Western Digital is working on developing a hybrid drive combining spinning disk and solid state storage, along the lines of Seagate's Momentus XT. CEO John Coyne mentioned this in the earnings call for WD's second fiscal 2011 quarter, saying: "We also continue to evaluate the opportunity to combine rotating magnetic storage with …
Big fan here
The momentus XT has transformed my Dell M1330 so much so that it feels quicker than my desktop that has a faster processor, more memory and a fast desktop hard disk.
Bring em on.
I'm with you...
... I put one in my T61 and it's made a massive difference. Maybe not quite enough :-) but it's not magic.
Hard drives with flash likely to leak data
I can see the reason why flash hybrid drives offer better capacity than flash alone with better speed and cacheing than rotating alone.
But what happens at end of life when you figure that you can't both cheaply and reliably erase all data prior to disposal, due to the way wear leveling works, without taking the thing apart and incinerating the flash chips or grinding these to dust ?
Until the storage industry provides secure overwriting of blocks marked bad as an intergral design feature, these devices carry hidden lifecycle costs for purchasers likely to lead either to leakage of confidential data or much higher secure data removal costs.
This could be accomplished by using the full disk encryption feature of the SSD controller. Simply delete the existing key, generate a new, one-use key and re-encrypt the entire disk with the new key which is then safely destroyed.
Not involve the OS
I think it best to not involve the OS. The drive should transparently read and write cache the data. They've got to embed a super cap or something to enable that write cache regardless of the filesystem...
sync writes kill perf
Random Speed data point...
Put the 05.TB Seagate hybrid in my Dell Studio 15 laptop.. The only measured speed increase is the boot-time for me, since Unix derived Operating Systems cache so aggressively - you tend not to see speed lifts in the hum-drum browsing, compiling, <insert-whatever-you-do-here> (although it is faster).
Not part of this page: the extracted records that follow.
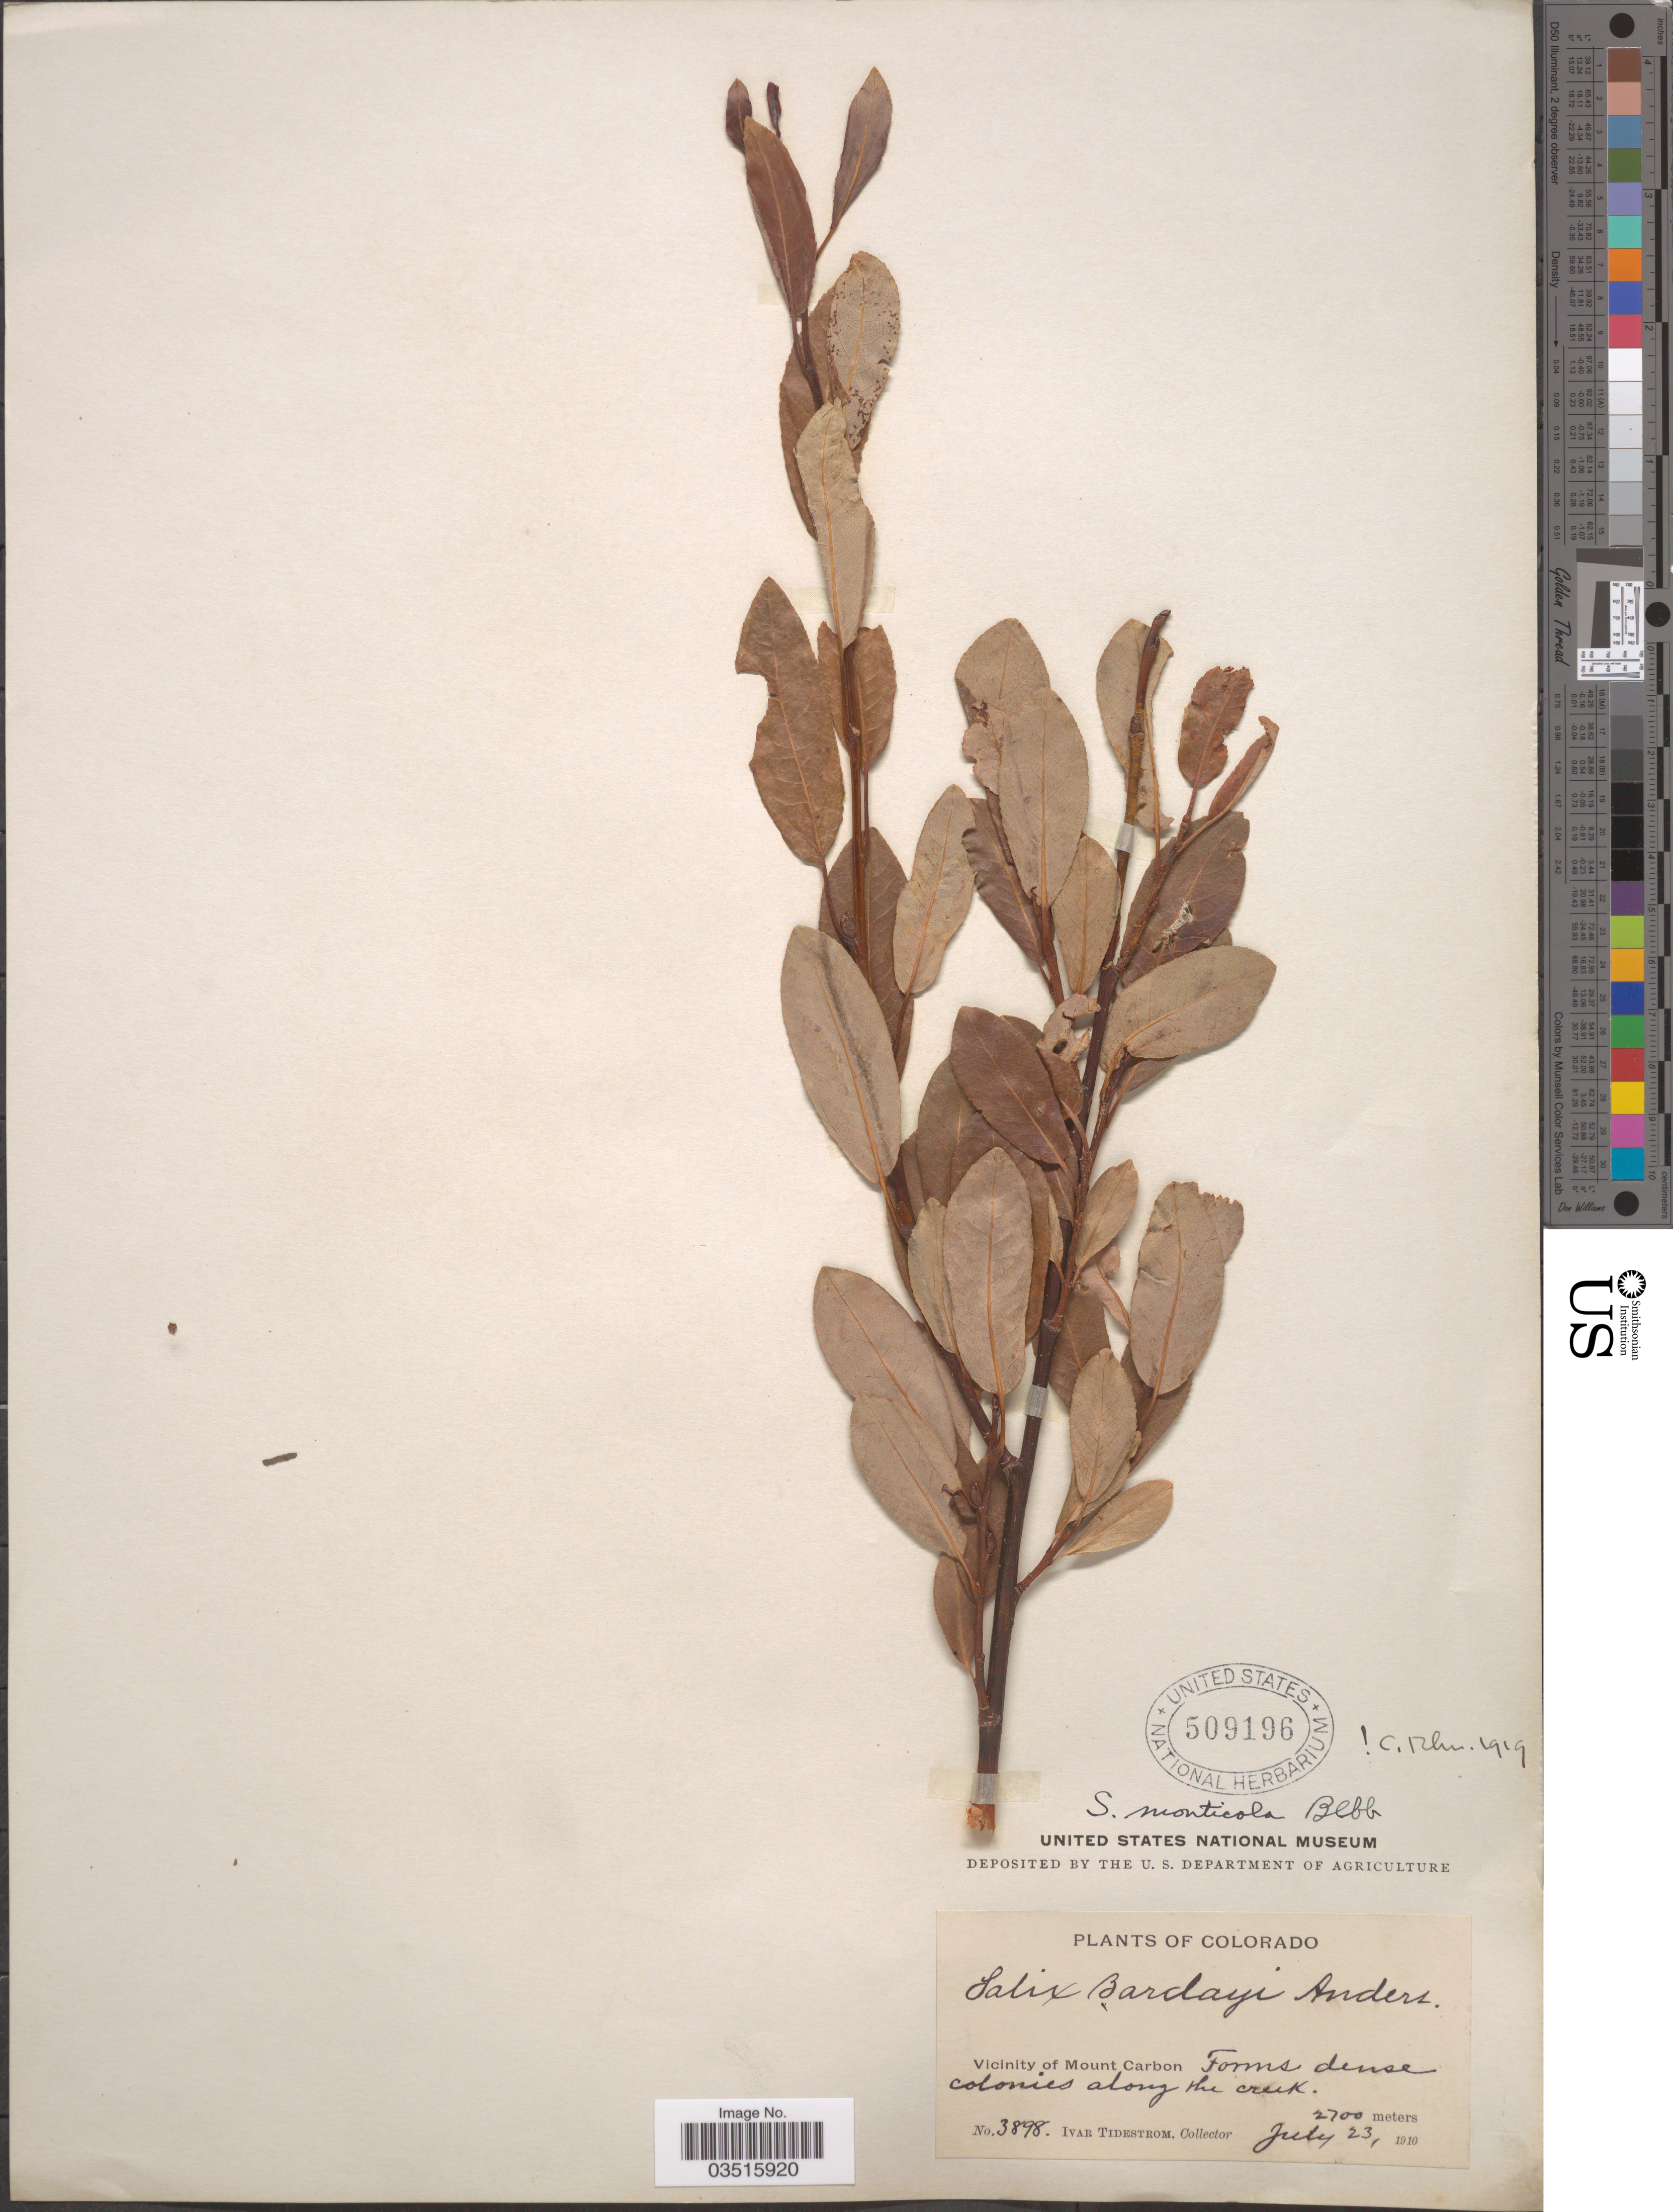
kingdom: Plantae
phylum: Tracheophyta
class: Magnoliopsida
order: Malpighiales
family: Salicaceae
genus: Salix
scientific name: Salix monticola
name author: Bebb.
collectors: I. F. Tidestrom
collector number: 3898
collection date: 1910-07-23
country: United States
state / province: Colorado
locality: Vicinity of Mount Carbon.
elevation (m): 2700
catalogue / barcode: US 509196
But the boot-time is spectacular. From pressing the power button to being presented with the gnome greeter box is now 25 seconds. Ye olde disk took around 117 seconds, give or take.
The POST on the Dell is 10 seconds of that and in the Linux boot there is a full 10 seconds of waiting for the IDE timeouts on the probes of what devices are connected. So the load to login time is actually 5 seconds. Hellishly fast. Not as fast as I can boot some of my embedded Linux kit, but if we nixed the timeouts you'd be at 5 seconds which is within a poof-teenth of instant-on. And at no great IT-guru hackerdom difficulty either.
These suckers are probably the simplest "blindly plug-and-play" speed bump you'll get for your laptop short of putting in more memory (and most machines come with boggins of memory anyway these days, anyway...).
Very impressive speed lift for such a relatively small amount of high speed cache. It'd be interesting to get our Computer Architecture students to do a simulation of this rather than memory caches - the overall speed boost might actually be on par!
So does anyone know for sure if they do include a super cap - I could not find anything definite that said they could.
They appear to write to the hard drive first and more frequently used data to the SSD so it may not need a super capacitor?